On Sat, Oct 11, 2014 at 9:31 AM, Andreas Voellmy <andreas.voellmy@gmail.com> wrote:


On Sat, Oct 11, 2014 at 1:07 AM, Ben Gamari <bgamari.foss@gmail.com> wrote:
Thanks for your quick reply!


Andreas Voellmy <andreas.voellmy@gmail.com> writes:

> On Sat, Oct 11, 2014 at 12:17 AM, Ben Gamari <bgamari.foss@gmail.com> wrote:
>>
>> I'm a bit perplexed as to why the change was made in the way that it
>> was.  Making one-shot a event-manager-wide attribute seems to add a fair
>> bit of complexity to the subsystem while breaking backwards
>> compatibility with library code.
>
>
> It added some complexity to the IO manager, but that should not affect
> clients except those using the internal interface.
>
What I'm wondering is what the extra complexity bought us. It seems like
the same thing could have been achieved with less breakage by making
this per-fd instead of per-manager. I may be missing something, however.

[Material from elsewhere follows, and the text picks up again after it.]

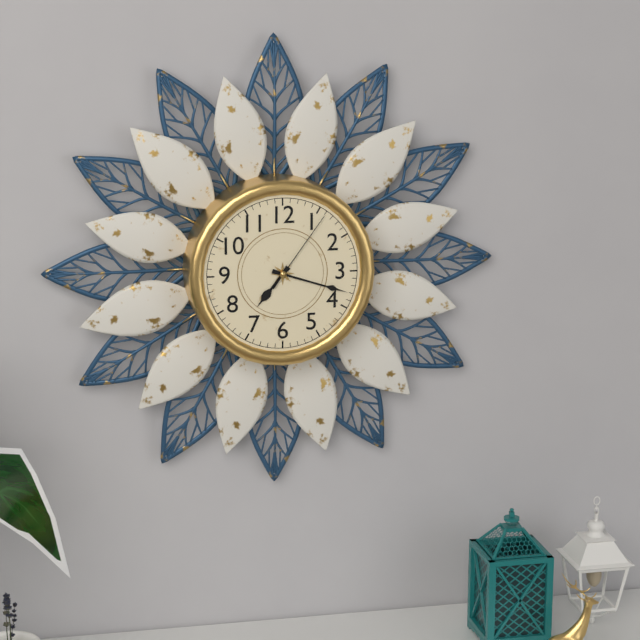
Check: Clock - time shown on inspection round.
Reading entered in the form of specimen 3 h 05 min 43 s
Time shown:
7 h 18 min 06 s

Generally, ONE_SHOT helped improve performance. I agree with you that it may be possible to do this on a per-FD basis. I'll look into what it would take to do this.

 
>
>> Going forward library authors now need
>> to worry about whether the system event manager is one-shot or not.
>
>
> Yes, but only library authors using the internal interface.
>
>
>> Not
>> only is this platform dependent but it seems that there is no way for a
>> user to determine which semantics the system event handler uses.
>
>
>> Is there a reason why one-shot wasn't exported as a per-fd attribute
>> instead of per-manager? Might it be possible to back out this change and
>> instead add a variant of `registerFd` which exposes one-shot semantics?
>>
>>
> The system event manager is configured by GHC.Thread using ONE_SHOT if the
> system supports it.
>
> You can always create your own EventManager using GHC.Event.Manager.new or
> GHC.Event.Manager.newWith functions. Those functions take a Bool argument
> that control whether ONE_SHOT is used by the Manager returned by that
> function (False means not to use ONE_SHOT). Would this work for usb?
>
I had considered this but looked for other options for two reasons,

 * `loop` isn't exported by GHC.Event

Right - it wouldn't make sense to export the system EventManager's loop. However, the GHC.Event.Manager module does export its loop function, so if you create your own non-ONE_SHOT event manager, you can just invoke its loop function.
 
 * there is already a perfectly usable event loop thread in existence

I'm a bit curious to know what advantages ONE_SHOT being per-manager
carries over per-fd. If the advantages are large enough then we can just
export `loop` and be done with it but the design as it stands strikes me
as a bit odd.

I suspect that a per-FD design would perform just as well, but I need to look at the details to be sure.